→ DATASET
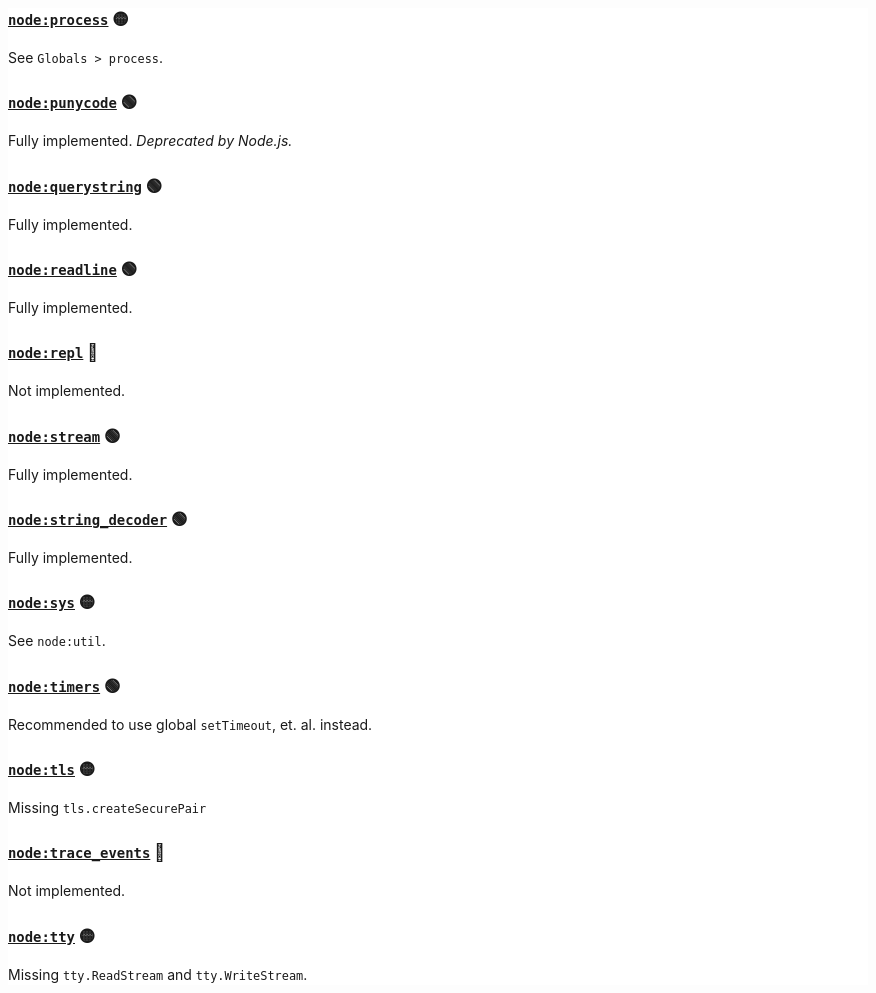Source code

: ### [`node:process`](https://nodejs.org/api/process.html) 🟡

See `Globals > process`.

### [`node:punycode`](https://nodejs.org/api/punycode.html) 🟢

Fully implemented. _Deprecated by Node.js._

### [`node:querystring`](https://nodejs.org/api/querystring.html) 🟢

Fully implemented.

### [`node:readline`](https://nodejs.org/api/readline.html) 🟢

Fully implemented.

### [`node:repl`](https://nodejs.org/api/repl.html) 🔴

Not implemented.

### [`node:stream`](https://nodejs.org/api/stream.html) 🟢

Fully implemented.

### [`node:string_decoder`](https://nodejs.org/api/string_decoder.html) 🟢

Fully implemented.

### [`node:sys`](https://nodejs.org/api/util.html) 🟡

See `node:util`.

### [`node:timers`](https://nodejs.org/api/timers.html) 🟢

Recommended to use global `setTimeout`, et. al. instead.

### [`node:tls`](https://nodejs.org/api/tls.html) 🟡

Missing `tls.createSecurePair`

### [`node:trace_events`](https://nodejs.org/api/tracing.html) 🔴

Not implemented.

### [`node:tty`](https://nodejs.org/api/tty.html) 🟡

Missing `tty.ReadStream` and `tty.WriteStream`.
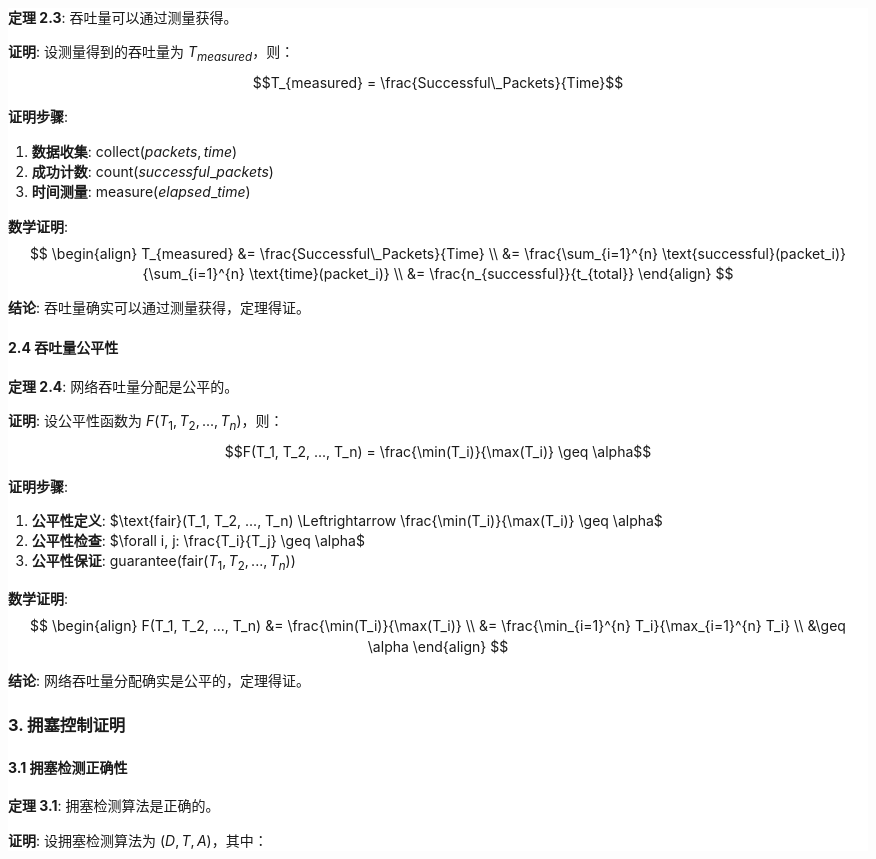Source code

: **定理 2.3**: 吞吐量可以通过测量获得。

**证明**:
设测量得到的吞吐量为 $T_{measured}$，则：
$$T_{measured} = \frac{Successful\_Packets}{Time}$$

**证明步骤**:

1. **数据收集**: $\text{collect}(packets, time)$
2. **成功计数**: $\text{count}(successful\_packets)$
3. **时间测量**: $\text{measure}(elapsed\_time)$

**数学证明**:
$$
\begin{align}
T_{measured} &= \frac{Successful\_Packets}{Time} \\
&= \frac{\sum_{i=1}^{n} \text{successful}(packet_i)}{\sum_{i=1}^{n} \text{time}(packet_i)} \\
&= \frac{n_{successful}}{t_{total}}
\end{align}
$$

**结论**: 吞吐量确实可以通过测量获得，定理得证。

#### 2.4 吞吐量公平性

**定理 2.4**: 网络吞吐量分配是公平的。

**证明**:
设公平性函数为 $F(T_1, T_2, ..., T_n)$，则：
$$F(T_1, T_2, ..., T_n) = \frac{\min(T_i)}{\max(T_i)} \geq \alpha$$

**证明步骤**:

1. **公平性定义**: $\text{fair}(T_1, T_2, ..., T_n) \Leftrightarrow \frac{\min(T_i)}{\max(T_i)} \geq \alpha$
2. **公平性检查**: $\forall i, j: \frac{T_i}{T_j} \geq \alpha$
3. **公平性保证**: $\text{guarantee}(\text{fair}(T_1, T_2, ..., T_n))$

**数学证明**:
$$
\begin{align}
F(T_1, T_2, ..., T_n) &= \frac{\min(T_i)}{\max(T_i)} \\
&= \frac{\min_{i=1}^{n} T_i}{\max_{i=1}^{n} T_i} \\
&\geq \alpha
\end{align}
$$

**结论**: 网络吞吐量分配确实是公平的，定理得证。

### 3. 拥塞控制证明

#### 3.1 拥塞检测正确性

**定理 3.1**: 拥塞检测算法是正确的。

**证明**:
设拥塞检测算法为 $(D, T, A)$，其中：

→ TO-DO ITEM
Pull out every line of the records that contains the string "定理得证".

→ ANSWER AREA
**结论**: 吞吐量确实可以通过测量获得，定理得证。
**结论**: 网络吞吐量分配确实是公平的，定理得证。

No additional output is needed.